"Unicorn" is a term used in the venture capital industry to describe a privately held startup company with a value of over $1 billion (kaggle.com).
Assume that you have the dataset file (unicorns2021.txt) of the startups having the unicorn status in 2021. Each row (line) of this dataset represents information regarding a specific startup.
There are seven (7) different information in each line, each separated by a semicolon character (';'):
Company: Name of the startup company
Valuation: Valuation of the company in billion dollars ($ sign appears in the beginning of each record)
Date joined: The date at which company started working
Country: Country where the company resides
City: City of origin for the company.
Industry: Industry that the company belongs to
Investors: People who have invested into that company.

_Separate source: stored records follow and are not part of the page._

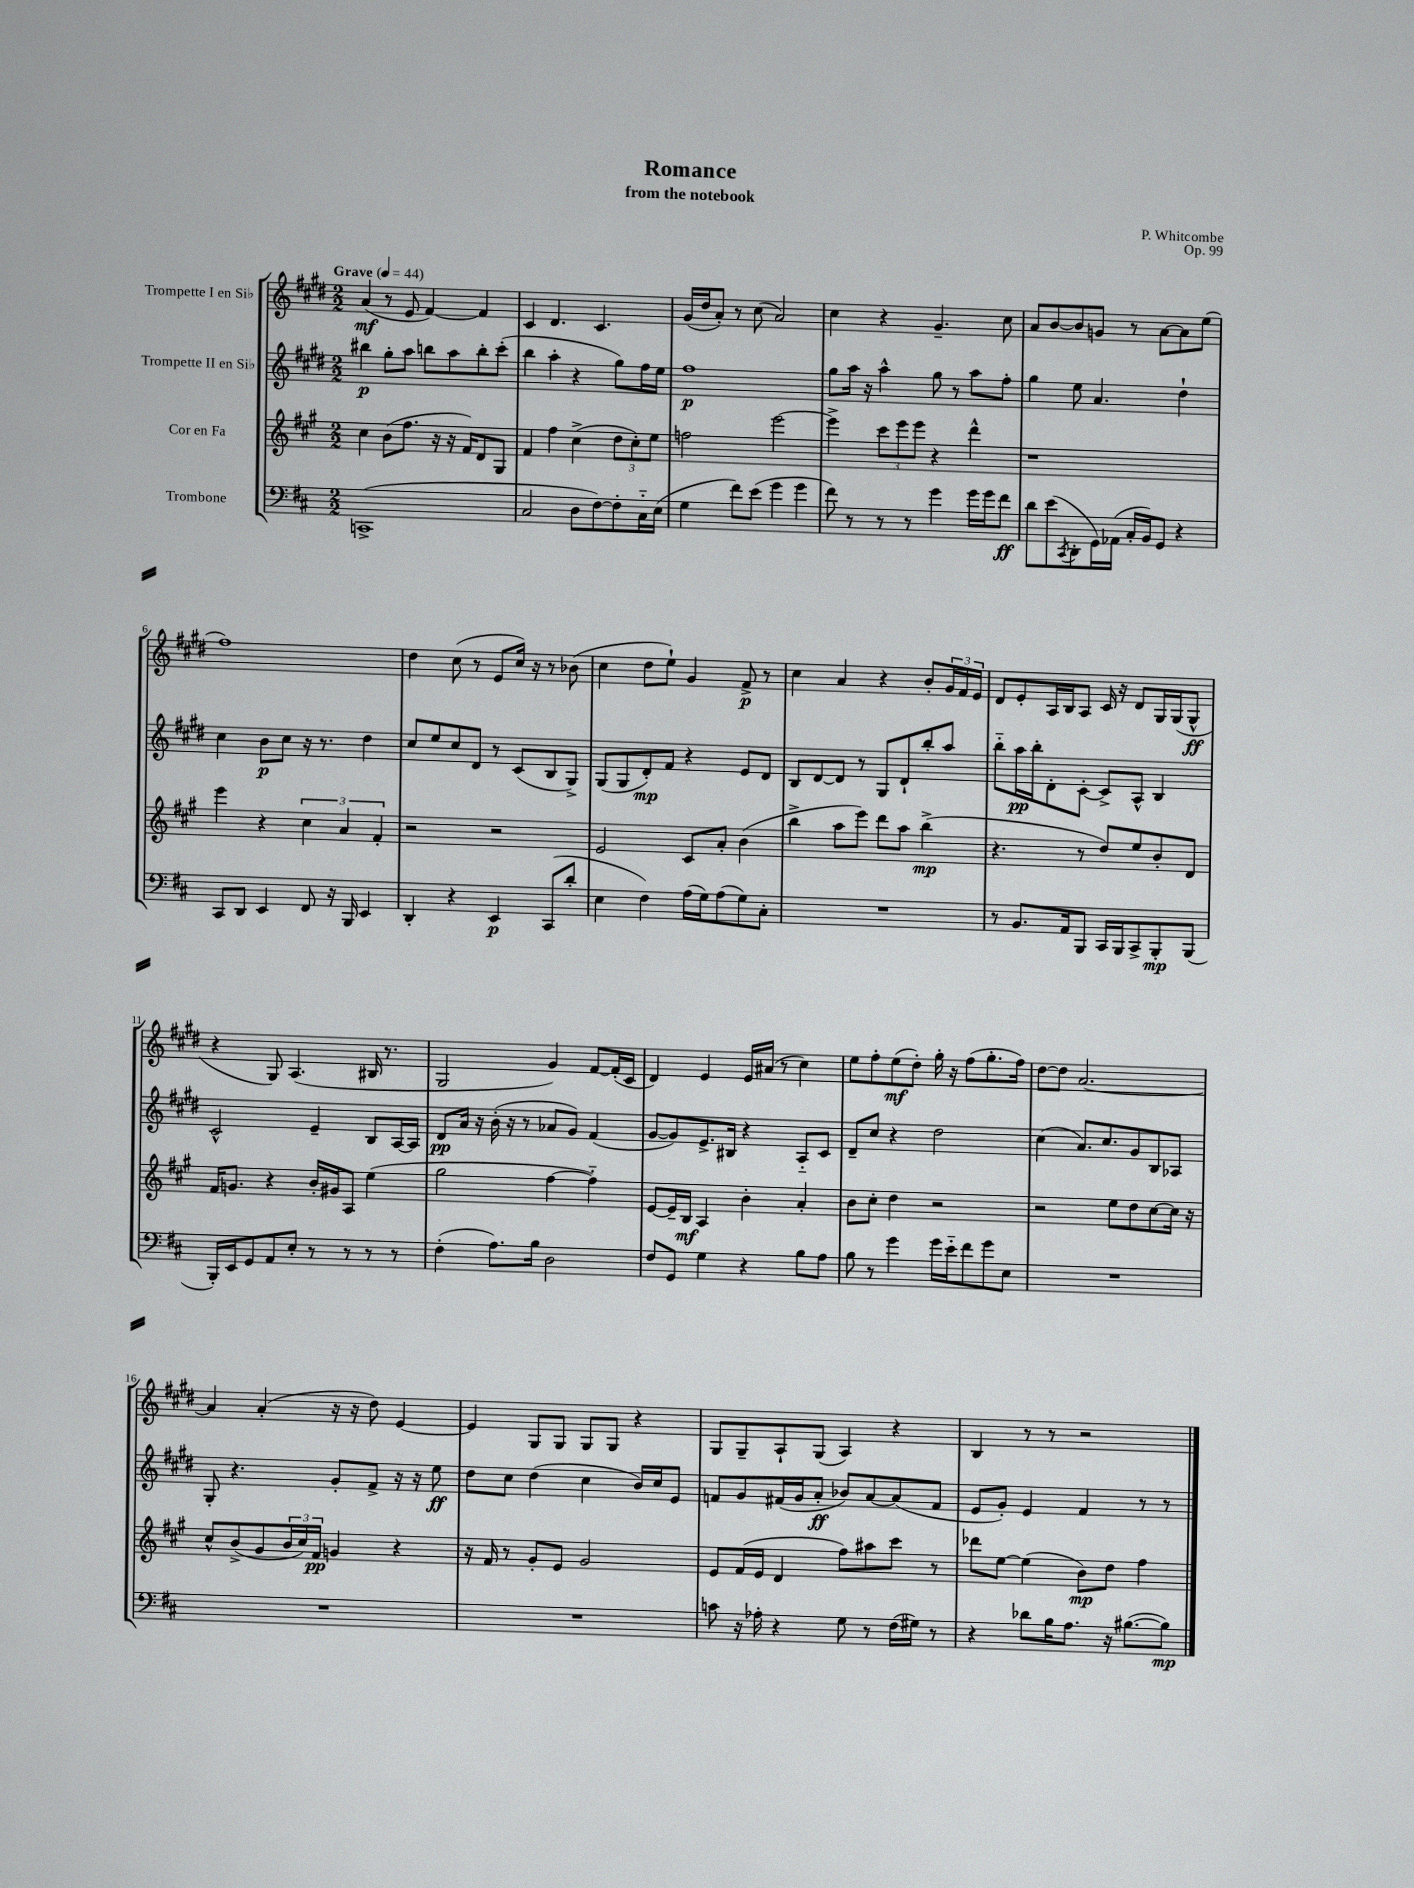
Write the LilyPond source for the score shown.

\header { title = "Romance" composer = "P. Whitcombe" subtitle = "from the notebook" opus = "Op. 99" }
<<
\new StaffGroup <<
\new Staff = "s0" \with { instrumentName = "Trompette I en Sib" } {
    \clef treble \key e \major \numericTimeSignature \time 2/2 \tempo "Grave" 4 = 44
    a'4\mf( r8 e'8 fis'4~) fis'4 |
    cis'4 dis'4. cis'4. |
    gis'16( dis''16 a'8-.) r8 cis''8( a'2) |
    cis''4 r4 gis'4.-- cis''8 |
    a'8 b'8~ b'8 g'8 r8 a'8~ a'8 e''8( |
    fis''1) |
    dis''4 cis''8( r8 e'8 cis''16) r16 r8 bes'8( |
    cis''4 dis''8 e''8-!) gis'4 fis'8->\p r8 |
    cis''4 a'4 r4 b'8-. \tuplet 3/2 { gis'16 fis'16 e'16 } |
    dis'8 e'8-. a16 b16 a8 cis'16 r16 dis'8 gis16 gis16( gis8-^\ff |
    r4 gis8) a4.( bis16 r8. |
    gis2 gis'4) fis'8~ fis'16-.( cis'16 |
    dis'4) e'4 e'16 ais'16( r8 cis''4) |
    e''8 fis''8-. e''8\mf( dis''8-.) gis''16-. r16 fis''8( gis''8.-. fis''16) |
    dis''8~ dis''8 a'2.~ |
    a'4 a'4-.( r16 r16 dis''8) e'4~ |
    e'4 gis8 gis8 gis8 gis8 r4 |
    gis8 gis8-- a8-! gis8( a4) r4 |
    b4 r8 r8 r2 \bar "|." |
}
\new Staff = "s1" \with { instrumentName = "Trompette II en Sib" } {
    \clef treble \key e \major \numericTimeSignature \time 2/2
    bis''4\p gis''8-. a''8 b''8 a''8 b''8-. cis'''8-.( |
    b''4 a''4-. r4 gis''8) fis''16 e''16 |
    fis''1\p |
    gis''8 a''16 r16 a''4-^ gis''8 r8 a''8 fis''8-. |
    gis''4 e''8 a'4. dis''4-! |
    cis''4 b'8\p cis''8 r16 r8. dis''4 |
    cis''8 e''8 cis''8 dis'8 r8 cis'8( b8 gis8->) |
    gis8( gis8 dis'8-.\mp) fis'8 r4 e'8 dis'8 |
    b8 dis'8~ dis'8 r8 gis8 dis'8-! b''8-. a''8 |
    b''8-_ a''16\pp b''16-. dis'8-. cis'8~-. cis'8-> a8-^ b4 |
    cis'2-^ e'4-- b8 a16~ a16 |
    dis'8\pp a'16 r16 b'16-.( r16 r8 aes'8 gis'8) fis'4( |
    gis'8~ gis'8) e'8.-> bis16 r4 a8-_ cis'8 |
    dis'8-- cis''8 r4 dis''2 |
    cis''4( a'8.) cis''8. gis'8 b8 aes8 |
    gis8-. r4. gis'8-. fis'8-> r16 r16 e''8\ff |
    dis''8 cis''8 dis''4( cis''4 b'16) cis''16 e'8 |
    f'8 gis'8 fis'16( gis'16 a'8-.\ff bes'8) a'8~ a'8( fis'8 |
    e'8 gis'8-.) e'4 fis'4 r8 r8 \bar "|." |
}
\new Staff = "s2" \with { instrumentName = "Cor en Fa" } {
    \clef treble \key a \major \numericTimeSignature \time 2/2
    cis''4 b'8( fis''8. r16 r16 fis'16) d'8 gis8 |
    fis'4 fis''4 cis''4->( \tuplet 3/2 { d''8 cis''8-.) e''8 } |
    f''2 e'''2~ |
    e'''4-> \tuplet 3/2 { cis'''8 e'''8 e'''8 } r4 d'''4-^ |
    r1 |
    e'''4 r4 \tuplet 3/2 { cis''4 a'4 fis'4-. } |
    r2 r2 |
    e'2 cis'8 a'8-. b'4( |
    b''4-> a''8 e'''8) d'''8 a''8 b''4->\mp( |
    r4. r8 d''8) e''8 b'8-. d'8 |
    fis'16 g'8. r4 b'16-. gis'16 a8 e''4( |
    gis''2 fis''4~ fis''4-_) |
    e'8~ e'16-- b16\mf a4 b'4-. a'4-. |
    b'8 cis''8-. d''4 r2 |
    r2 e''8 d''8 cis''8~ cis''16 r16 |
    cis''8-^ b'8->( gis'8 \tuplet 3/2 { b'16 cis''16) fis'16\pp } g'4 r4 |
    r16 fis'16 r8 gis'8-. e'8 gis'2 |
    e'8 fis'16( e'16 d'4 fis''8) ais''8 cis'''8 r8 |
    des'''8 e''8~ e''4( b'8\mp) d''8 fis''4 \bar "|." |
}
\new Staff = "s3" \with { instrumentName = "Trombone" } {
    \clef bass \key d \major \numericTimeSignature \time 2/2
    c,1->( |
    cis2 d8 fis8~) fis8-. cis16-_ e16( |
    g4 fis'8) e'8( g'4 g'4 |
    fis'8) r8 r8 r8 g'4 g'16 g'16 fis'8\ff |
    d'8 e'8( \acciaccatura { cis,8 } d,8-. g,16) aes,16( cis16-. b,16) g,8 r4 |
    cis,8 d,8 e,4 fis,8 r16 b,,16 e,4 |
    d,4-. r4 e,4\p cis,8( d'8-. |
    e4 fis4) a16( g16) a8( g8) cis8-. |
    R1 |
    r8 b,8. a,16 b,,8 cis,16 b,,16 cis,8-> b,,8-.\mp b,,8( |
    b,,16-.) e,16 g,8 a,8 e8-. r8 r8 r8 r8 |
    fis4-.( a8.) b16 d2 |
    fis8 g,8 g4 r4 b8 a8 |
    b8 r8 g'4 g'16 e'16-_ fis'8 g'8 e8 |
    R1 |
    R1 |
    R1 |
    c'8 r16 aes16-. r4 g8 r8 fis16( gis16) r8 |
    r4 des'8 b16 a8. r16 bis8.~( bis8\mp) \bar "|." |
}
>>
>>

How would you find and display the average valuation of the companies that originated from a user-provided city?
Please note that you cannot make any assumptions on the number of lines in the given dataset.
Hint: After splitting the entire line, you can access the city name using line[4]
since it is located in the fourth position, considering that Python uses zero-based indexing. Similarly, to retrieve the valuation, you use int(line[1][1:])
, which involves converting the second element of the split line to an integer. The notation [1][1:]
is used to extract a portion of the string, excluding the first character.
Pseudo code:
Retrieve a city name from the user, then read the related document named 'unicorns2021.txt.' Initialize temporary variables, 'linecounter' and 'valuation' both set to zero.
Perform a for loop to iterate through all the lines in the document.
Identify lines that contain the specified city name.
Retrieve the valuation values associated with the identified city.
Add each valuation to the cumulative total. Increase 'linecounter' by 1 for each relevant line encountered.
Calculate the average by dividing the total valuation by 'linecounter.'"